Synthesis and biological activity of tricyclic analogues of 9-[[cis-1',2'-bis(hydroxymethyl)cycloprop-1'-yl]methyl]guanine.

Abstract The base moiety of the potent antiherpetic agent 9-{[ cis -1′,2′-bis(hydroxymethyl)cycloprop-1′-yl]methyl}guanine 3 was transformed into that of the tricyclic 3,9-dihydro-9-oxo-6- R -5 H -imidazo[1,2- a ]purine system. The tricyclic analogues 5a – d were evaluated for their activity against herpes viruses as well as for cytostatic activity against HSV-1 thymidine kinase (TK) gene-transduced human osteosarcoma tumor cells.
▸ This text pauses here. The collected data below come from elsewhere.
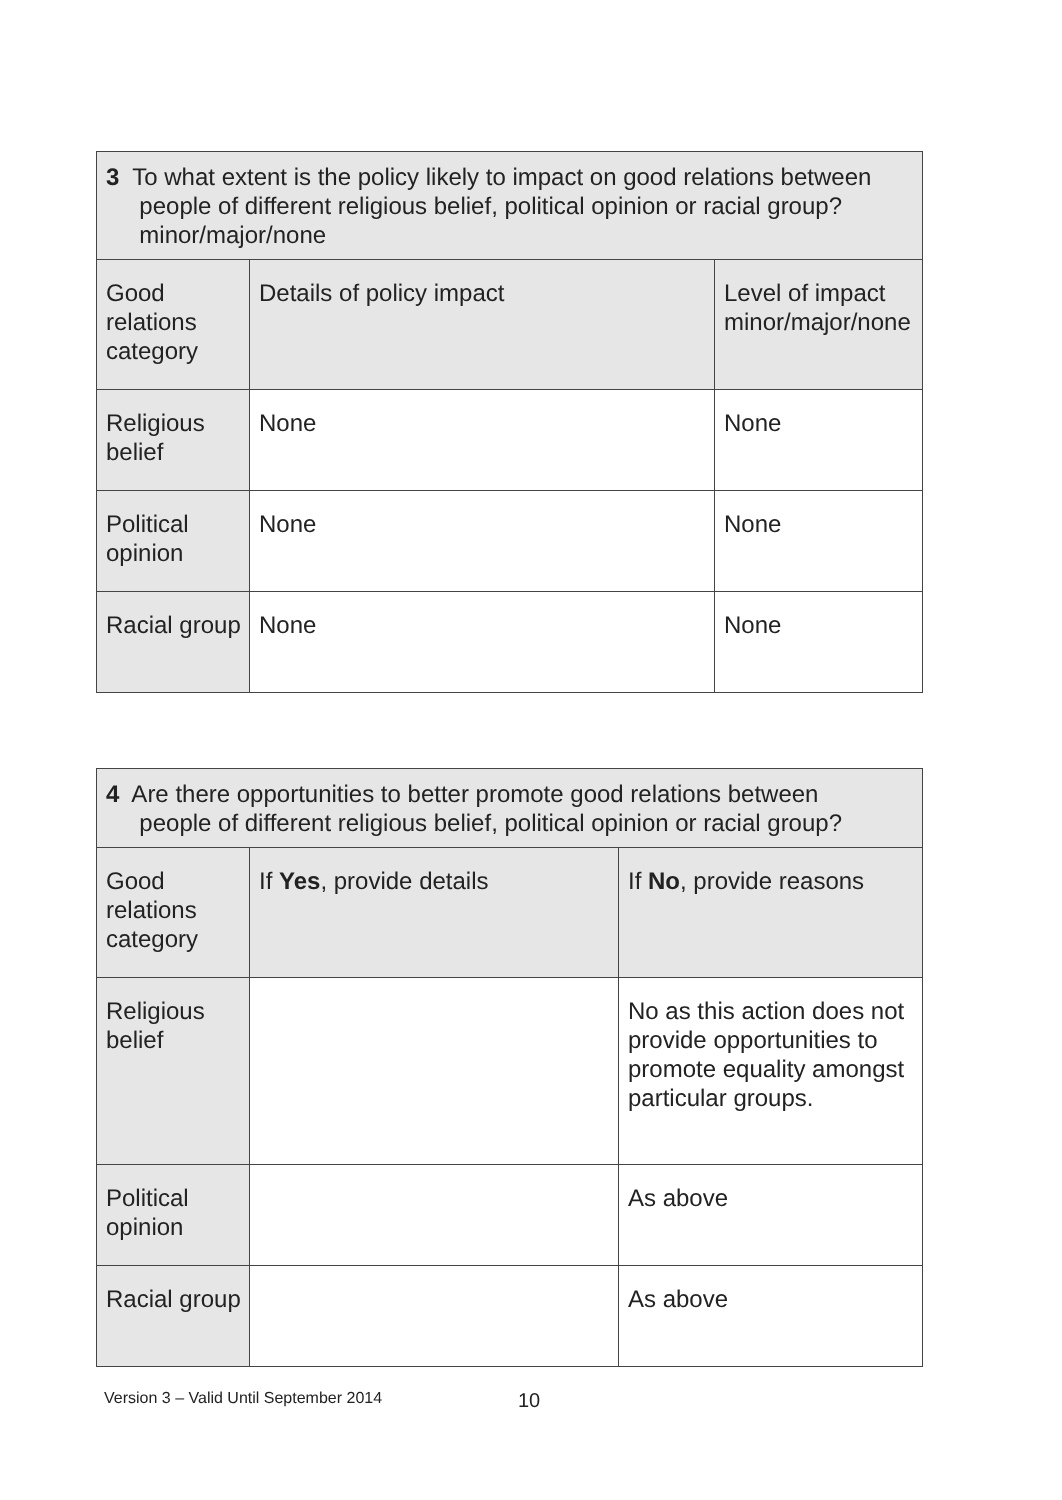| 3 To what extent is the policy likely to impact on good relations between people of different religious belief, political opinion or racial group? minor/major/none | | |
| --- | --- | --- |
| Good relations category | Details of policy impact | Level of impact minor/major/none |
| Religious belief | None | None |
| Political opinion | None | None |
| Racial group | None | None |
| 4 Are there opportunities to better promote good relations between people of different religious belief, political opinion or racial group? | | |
| --- | --- | --- |
| Good relations category | If Yes , provide details | If No , provide reasons |
| Religious belief | | No as this action does not provide opportunities to promote equality amongst particular groups. |
| Political opinion | | As above |
| Racial group | | As above |
Version 3 – Valid Until September 2014 10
Marked activity was found against VZV. The 6-phenyl-substituted fluorescent analogues 5c and d were comparable to that of parent 3 in activity against the VZV strain YS and were 3-fold less active against the VZV strain OKA. The compounds 5a – d also showed marked activity against HSV-1 (KOS) and HSV-2 (G)—against the former generally approximately comparable to that of acyclovir 1a and one order of magnitude lower than 3 ; against the latter comparable to that of 1a and approximately 6- to 30-fold lower than that of 3 . The most pronounced cytostatic activity (5-fold lower than that of 3 ) was exhibited by compounds 5c and d . Tricyclic analogues with pseudosugar moieties are intrinsically bio-active.